Golf, and the formula behind the format

Netflix applied the same template to golf with Full Swing, and the measurable effects followed. Data released by the PGA Tour and Netflix indicated that 63 per cent of Full Swing viewers went on to watch PGA Tour coverage in the two months after the show’s debut, and that 11 per cent of viewers who had not watched tour golf in the previous six months tuned in afterwards. The show also turned lesser-known professionals into recognisable characters, demonstrating that the documentary effect works on individuals as well as institutions.

Why does the format work so reliably? Because documentaries solve sport’s oldest onboarding problem: context. Live sport is dense with history, jargon and unwritten narrative. A newcomer watching a race or a derby cold sees only the surface. A documentary supplies the backstory, the grudges, the stakes and the faces, so that when the new fan finally watches live, the event feels charged rather than confusing. Rivalries, in particular, are pure narrative; they are the easiest asset for a documentary to transfer. That is one reason soccer’s great rivalries travel so well on screen.

What it means for leagues and fans

The lesson leagues have drawn is that storytelling is now a fan-acquisition channel with measurable return, and nearly every major property has commissioned its own behind-the-scenes series as a result. Not all of them land; access without genuine tension produces promotional video, not drama, and audiences can tell the difference.
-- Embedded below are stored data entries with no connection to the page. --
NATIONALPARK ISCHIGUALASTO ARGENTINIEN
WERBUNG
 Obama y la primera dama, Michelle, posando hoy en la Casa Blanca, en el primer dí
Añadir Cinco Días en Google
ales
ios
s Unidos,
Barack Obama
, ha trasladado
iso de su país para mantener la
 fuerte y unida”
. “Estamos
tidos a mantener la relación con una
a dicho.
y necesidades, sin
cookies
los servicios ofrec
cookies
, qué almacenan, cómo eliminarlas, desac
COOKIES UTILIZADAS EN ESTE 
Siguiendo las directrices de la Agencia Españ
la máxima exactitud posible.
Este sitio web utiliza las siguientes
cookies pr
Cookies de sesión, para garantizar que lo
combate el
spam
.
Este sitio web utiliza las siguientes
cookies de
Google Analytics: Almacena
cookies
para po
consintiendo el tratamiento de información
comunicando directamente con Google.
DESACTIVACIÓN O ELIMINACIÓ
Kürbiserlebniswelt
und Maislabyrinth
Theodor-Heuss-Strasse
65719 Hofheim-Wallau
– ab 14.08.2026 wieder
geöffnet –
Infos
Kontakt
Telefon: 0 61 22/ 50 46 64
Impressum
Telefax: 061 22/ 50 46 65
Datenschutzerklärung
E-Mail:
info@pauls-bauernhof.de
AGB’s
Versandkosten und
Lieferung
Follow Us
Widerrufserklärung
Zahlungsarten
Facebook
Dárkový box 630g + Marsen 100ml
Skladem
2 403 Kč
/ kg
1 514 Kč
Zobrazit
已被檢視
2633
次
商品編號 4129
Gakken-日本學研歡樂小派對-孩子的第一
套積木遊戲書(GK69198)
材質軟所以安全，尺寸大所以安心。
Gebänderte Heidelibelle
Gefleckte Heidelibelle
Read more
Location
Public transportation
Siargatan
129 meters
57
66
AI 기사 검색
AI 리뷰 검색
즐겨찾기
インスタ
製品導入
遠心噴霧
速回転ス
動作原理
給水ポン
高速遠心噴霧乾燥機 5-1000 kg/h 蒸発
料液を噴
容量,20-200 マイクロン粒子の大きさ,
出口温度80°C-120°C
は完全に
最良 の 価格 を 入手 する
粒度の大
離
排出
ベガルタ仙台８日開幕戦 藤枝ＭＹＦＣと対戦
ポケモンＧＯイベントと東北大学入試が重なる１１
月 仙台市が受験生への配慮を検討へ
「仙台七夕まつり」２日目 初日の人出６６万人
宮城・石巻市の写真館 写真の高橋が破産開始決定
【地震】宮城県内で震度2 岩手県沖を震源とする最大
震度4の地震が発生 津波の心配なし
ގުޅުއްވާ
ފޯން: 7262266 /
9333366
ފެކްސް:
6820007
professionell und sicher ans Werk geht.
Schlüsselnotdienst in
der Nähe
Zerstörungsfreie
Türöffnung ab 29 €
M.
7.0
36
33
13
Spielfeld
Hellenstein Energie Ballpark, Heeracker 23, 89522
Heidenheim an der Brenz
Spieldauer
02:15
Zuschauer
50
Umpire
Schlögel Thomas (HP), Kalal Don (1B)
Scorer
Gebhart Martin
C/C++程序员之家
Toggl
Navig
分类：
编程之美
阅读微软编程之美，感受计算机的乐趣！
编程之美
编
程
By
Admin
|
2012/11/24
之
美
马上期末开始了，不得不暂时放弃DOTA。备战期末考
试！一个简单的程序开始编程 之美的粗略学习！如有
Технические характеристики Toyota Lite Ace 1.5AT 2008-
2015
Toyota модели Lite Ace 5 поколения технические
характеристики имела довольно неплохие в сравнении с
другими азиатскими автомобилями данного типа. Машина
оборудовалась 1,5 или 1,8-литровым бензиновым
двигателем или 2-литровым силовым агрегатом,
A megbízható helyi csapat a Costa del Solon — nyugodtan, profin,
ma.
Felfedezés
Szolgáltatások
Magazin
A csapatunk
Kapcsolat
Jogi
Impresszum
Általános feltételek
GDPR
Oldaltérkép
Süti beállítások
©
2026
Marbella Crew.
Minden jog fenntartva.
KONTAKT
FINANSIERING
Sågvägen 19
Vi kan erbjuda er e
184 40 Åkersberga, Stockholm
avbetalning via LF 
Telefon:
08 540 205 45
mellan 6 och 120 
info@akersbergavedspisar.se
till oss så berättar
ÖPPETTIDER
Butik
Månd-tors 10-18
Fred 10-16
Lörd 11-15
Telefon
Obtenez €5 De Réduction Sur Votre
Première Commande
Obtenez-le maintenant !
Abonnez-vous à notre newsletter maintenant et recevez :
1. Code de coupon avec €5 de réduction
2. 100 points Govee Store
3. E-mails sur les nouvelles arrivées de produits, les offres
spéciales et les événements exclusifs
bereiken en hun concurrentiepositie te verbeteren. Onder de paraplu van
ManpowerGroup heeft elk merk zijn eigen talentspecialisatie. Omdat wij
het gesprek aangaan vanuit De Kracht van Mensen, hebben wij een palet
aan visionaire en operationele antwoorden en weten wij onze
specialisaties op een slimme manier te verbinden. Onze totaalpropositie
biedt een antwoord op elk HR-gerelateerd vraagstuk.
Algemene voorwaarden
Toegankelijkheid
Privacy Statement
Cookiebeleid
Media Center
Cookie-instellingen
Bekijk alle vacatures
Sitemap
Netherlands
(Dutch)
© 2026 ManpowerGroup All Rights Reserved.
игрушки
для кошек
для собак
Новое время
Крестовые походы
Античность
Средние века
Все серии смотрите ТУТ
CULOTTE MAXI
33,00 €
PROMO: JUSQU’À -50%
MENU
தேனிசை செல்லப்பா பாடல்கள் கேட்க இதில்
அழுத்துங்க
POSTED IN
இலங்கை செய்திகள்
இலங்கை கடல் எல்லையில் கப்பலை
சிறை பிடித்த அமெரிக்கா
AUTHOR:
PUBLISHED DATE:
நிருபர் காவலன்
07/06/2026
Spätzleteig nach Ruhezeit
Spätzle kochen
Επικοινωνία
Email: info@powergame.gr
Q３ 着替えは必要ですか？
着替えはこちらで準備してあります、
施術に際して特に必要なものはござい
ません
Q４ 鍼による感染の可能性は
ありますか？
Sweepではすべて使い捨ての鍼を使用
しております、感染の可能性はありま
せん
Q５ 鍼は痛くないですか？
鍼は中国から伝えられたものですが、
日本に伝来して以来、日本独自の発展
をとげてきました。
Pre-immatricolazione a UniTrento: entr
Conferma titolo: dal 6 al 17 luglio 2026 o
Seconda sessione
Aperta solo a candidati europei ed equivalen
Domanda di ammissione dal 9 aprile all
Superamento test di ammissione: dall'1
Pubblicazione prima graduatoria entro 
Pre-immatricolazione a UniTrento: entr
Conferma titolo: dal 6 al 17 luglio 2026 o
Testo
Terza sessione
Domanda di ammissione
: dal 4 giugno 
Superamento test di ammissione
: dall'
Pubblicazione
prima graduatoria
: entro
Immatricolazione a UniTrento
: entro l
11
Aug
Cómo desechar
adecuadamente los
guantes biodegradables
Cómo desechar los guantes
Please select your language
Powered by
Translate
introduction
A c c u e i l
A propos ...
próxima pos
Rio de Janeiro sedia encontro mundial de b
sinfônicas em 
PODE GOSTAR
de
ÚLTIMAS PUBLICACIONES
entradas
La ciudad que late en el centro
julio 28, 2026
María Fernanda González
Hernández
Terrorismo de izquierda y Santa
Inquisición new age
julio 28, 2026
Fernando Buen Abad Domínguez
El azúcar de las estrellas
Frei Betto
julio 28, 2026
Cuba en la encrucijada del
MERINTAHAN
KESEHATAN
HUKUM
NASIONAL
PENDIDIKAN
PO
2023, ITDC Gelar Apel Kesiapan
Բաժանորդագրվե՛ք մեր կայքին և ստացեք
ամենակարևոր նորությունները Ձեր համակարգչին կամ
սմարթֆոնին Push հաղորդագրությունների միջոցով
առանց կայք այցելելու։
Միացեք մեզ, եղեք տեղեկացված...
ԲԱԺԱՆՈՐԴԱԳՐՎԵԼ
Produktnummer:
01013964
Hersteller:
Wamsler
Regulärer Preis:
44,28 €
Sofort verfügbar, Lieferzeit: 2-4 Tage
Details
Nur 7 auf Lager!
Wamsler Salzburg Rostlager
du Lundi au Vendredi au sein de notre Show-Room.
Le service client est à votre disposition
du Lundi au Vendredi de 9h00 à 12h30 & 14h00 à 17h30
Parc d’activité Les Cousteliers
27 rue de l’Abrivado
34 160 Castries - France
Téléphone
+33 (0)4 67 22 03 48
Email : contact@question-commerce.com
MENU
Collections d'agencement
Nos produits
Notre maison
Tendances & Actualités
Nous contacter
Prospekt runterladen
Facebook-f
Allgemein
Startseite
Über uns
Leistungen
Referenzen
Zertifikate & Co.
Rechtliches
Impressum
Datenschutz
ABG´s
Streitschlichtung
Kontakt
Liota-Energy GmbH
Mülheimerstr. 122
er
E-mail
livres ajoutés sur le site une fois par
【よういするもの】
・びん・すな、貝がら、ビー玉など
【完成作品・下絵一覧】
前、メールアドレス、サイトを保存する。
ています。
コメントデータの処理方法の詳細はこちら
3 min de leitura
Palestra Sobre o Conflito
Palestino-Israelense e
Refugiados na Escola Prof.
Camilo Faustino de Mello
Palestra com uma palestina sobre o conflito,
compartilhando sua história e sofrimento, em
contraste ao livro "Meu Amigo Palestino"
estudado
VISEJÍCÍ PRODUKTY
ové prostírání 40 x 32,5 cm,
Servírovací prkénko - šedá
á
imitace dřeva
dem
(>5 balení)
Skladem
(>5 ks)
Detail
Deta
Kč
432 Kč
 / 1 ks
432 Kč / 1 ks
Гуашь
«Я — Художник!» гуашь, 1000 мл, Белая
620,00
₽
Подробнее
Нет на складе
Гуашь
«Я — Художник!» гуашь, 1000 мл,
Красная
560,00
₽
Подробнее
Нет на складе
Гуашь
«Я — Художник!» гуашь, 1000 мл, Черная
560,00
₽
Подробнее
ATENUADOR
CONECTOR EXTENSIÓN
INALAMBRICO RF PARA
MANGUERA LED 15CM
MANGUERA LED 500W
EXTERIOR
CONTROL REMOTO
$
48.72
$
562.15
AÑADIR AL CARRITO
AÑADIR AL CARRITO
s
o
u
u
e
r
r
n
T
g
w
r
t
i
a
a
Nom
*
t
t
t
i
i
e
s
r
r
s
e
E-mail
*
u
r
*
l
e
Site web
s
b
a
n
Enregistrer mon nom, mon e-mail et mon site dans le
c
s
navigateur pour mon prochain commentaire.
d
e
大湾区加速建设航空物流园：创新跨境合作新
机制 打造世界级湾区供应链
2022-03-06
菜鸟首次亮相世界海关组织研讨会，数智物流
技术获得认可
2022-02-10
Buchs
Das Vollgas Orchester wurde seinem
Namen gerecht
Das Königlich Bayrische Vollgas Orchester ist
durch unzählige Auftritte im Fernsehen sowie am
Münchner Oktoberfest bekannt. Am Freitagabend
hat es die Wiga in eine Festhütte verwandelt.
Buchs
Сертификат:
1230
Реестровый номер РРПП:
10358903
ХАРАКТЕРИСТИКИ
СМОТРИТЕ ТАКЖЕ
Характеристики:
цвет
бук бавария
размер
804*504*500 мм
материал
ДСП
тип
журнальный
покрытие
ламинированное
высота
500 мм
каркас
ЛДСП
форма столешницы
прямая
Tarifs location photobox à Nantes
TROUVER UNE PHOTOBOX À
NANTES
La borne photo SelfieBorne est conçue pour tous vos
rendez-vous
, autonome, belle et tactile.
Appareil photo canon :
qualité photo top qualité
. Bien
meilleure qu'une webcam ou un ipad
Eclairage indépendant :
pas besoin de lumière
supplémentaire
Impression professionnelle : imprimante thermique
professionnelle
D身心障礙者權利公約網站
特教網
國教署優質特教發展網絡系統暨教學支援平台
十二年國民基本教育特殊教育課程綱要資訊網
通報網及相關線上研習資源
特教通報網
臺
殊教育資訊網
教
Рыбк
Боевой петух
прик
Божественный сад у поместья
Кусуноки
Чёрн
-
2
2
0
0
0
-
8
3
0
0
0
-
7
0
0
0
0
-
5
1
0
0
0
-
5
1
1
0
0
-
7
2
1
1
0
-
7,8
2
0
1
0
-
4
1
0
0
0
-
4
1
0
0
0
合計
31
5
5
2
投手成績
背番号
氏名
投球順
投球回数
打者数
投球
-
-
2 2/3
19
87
The series that moved the needle shared a willingness to show conflict, failure and personality.

There are caveats. Documentary-acquired fans arrive through narrative, and some drift away when the storyline that hooked them ends. Converting them into durable supporters still requires the traditional machinery of fandom: accessible broadcasts, community, and live moments worth caring about, a challenge tied closely to how streaming platforms are reshaping sports broadcasting. But the broader shift is real and probably permanent. The first touchpoint for a new fan is now as likely to be a streaming menu as a stadium, and the old rivalries, the sport’s richest stories, are the bait. For leagues sitting on a hundred years of feuds and folklore, the archive has never been worth more.